◆ WHAT IS BEING ASKED ◆
Print everything in the records exactly. Leave the pictures out.

----------------------------------------

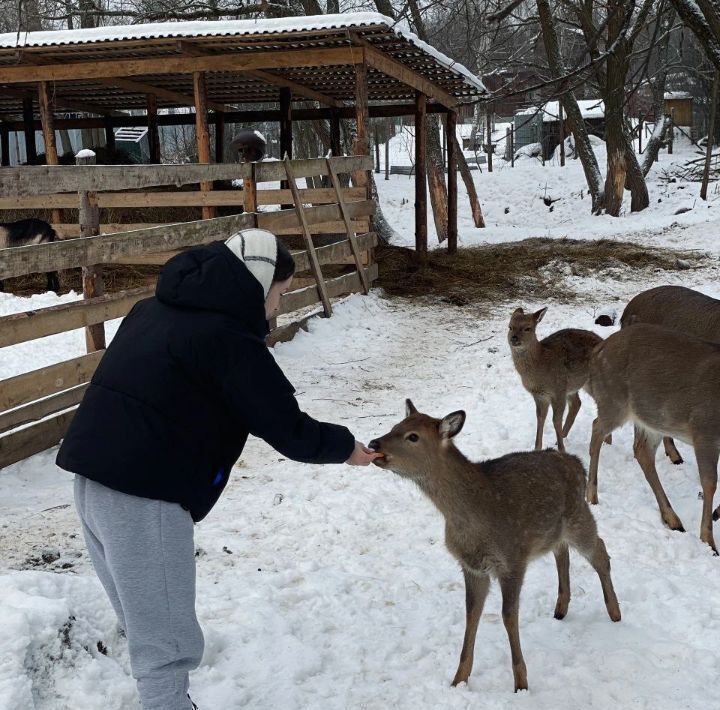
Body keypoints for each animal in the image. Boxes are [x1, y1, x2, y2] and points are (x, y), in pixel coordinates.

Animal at [368, 400, 620, 696]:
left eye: (413, 436)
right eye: (395, 425)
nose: (373, 443)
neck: (472, 520)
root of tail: (577, 464)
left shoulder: (512, 559)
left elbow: (508, 616)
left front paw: (521, 684)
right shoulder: (471, 566)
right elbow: (472, 613)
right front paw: (459, 679)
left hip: (579, 516)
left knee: (600, 552)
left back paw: (615, 613)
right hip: (554, 530)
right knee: (562, 552)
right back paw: (561, 609)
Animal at [510, 308, 604, 454]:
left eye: (527, 328)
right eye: (510, 326)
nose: (513, 338)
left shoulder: (558, 391)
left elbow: (555, 420)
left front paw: (562, 450)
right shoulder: (540, 396)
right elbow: (540, 419)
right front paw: (537, 448)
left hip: (592, 382)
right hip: (573, 385)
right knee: (577, 403)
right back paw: (564, 435)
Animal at [584, 324, 720, 556]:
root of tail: (597, 350)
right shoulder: (704, 429)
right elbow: (710, 482)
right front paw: (709, 543)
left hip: (653, 418)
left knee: (642, 451)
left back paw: (672, 519)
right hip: (615, 401)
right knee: (596, 429)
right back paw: (591, 495)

----------------------------------------

◆ FINISHED TASK ◆
Body keypoints for each animal in the image. Boxes are [x1, y1, x2, y2] and points are (x, y), in pixel coordinates.

Animal at [368, 400, 620, 696]:
left eye: (413, 436)
right eye: (395, 425)
nose: (373, 443)
neck: (472, 520)
root of tail: (577, 464)
left shoulder: (512, 559)
left elbow: (508, 616)
left front paw: (521, 684)
right shoulder: (471, 566)
right elbow: (472, 613)
right front paw: (459, 679)
left hip: (579, 516)
left knee: (600, 552)
left back paw: (615, 613)
right hip: (554, 530)
right knee: (562, 552)
right back paw: (561, 609)
Animal at [510, 308, 604, 454]:
left eye: (527, 328)
right eye: (510, 326)
nose: (513, 338)
left shoulder: (558, 391)
left elbow: (555, 420)
left front paw: (562, 450)
right shoulder: (540, 396)
right elbow: (540, 419)
right front paw: (537, 448)
left hip: (592, 382)
right hip: (573, 385)
right knee: (577, 403)
right back paw: (564, 435)
Animal at [584, 324, 720, 556]:
root of tail: (597, 350)
right shoulder: (704, 429)
right elbow: (710, 482)
right front paw: (709, 543)
left hip: (653, 418)
left knee: (642, 451)
left back paw: (672, 519)
right hip: (615, 401)
right knee: (596, 429)
right back paw: (591, 495)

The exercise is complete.